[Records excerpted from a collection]
=-=-=-=-=

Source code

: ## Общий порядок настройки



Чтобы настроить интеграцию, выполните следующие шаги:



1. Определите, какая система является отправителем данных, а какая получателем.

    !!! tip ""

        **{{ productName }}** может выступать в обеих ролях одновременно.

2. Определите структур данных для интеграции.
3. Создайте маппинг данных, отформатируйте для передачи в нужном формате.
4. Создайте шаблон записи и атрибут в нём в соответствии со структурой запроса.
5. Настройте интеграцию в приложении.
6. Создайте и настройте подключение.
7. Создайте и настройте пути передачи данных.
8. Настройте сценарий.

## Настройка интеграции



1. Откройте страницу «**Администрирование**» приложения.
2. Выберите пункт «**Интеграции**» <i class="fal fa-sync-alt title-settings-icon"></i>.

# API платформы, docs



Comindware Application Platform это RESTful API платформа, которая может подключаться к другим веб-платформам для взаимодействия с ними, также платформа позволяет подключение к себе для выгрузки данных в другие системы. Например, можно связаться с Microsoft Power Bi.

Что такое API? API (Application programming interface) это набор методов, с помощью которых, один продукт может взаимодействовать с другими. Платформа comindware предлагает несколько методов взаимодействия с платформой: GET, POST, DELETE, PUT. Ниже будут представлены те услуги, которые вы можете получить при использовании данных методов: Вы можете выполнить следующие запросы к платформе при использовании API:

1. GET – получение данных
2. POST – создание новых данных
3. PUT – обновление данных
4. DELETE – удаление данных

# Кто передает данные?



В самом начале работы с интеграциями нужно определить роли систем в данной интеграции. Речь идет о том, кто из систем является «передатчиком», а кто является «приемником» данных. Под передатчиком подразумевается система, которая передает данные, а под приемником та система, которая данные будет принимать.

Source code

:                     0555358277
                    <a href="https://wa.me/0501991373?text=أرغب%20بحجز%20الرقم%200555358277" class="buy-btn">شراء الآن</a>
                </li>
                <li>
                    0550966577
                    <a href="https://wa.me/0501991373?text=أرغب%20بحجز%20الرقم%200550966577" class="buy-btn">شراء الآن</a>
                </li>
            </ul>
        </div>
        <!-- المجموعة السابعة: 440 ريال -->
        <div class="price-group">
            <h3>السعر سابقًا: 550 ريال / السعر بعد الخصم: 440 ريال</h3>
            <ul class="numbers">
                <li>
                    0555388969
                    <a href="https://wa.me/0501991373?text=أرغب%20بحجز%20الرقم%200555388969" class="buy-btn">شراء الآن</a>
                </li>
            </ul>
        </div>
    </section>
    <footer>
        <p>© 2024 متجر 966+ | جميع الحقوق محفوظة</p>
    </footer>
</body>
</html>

=-=-=-=-=

Task brief ::
The answer must contain only the lines from the one with "<h3>السعر سابقًا: 550" to the end of the entries above, each written out exactly.

Your response ::
            <h3>السعر سابقًا: 550 ريال / السعر بعد الخصم: 440 ريال</h3>
            <ul class="numbers">
                <li>
                    0555388969
                    <a href="https://wa.me/0501991373?text=أرغب%20بحجز%20الرقم%200555388969" class="buy-btn">شراء الآن</a>
                </li>
            </ul>
        </div>
    </section>
    <footer>
        <p>© 2024 متجر 966+ | جميع الحقوق محفوظة</p>
    </footer>
</body>
</html>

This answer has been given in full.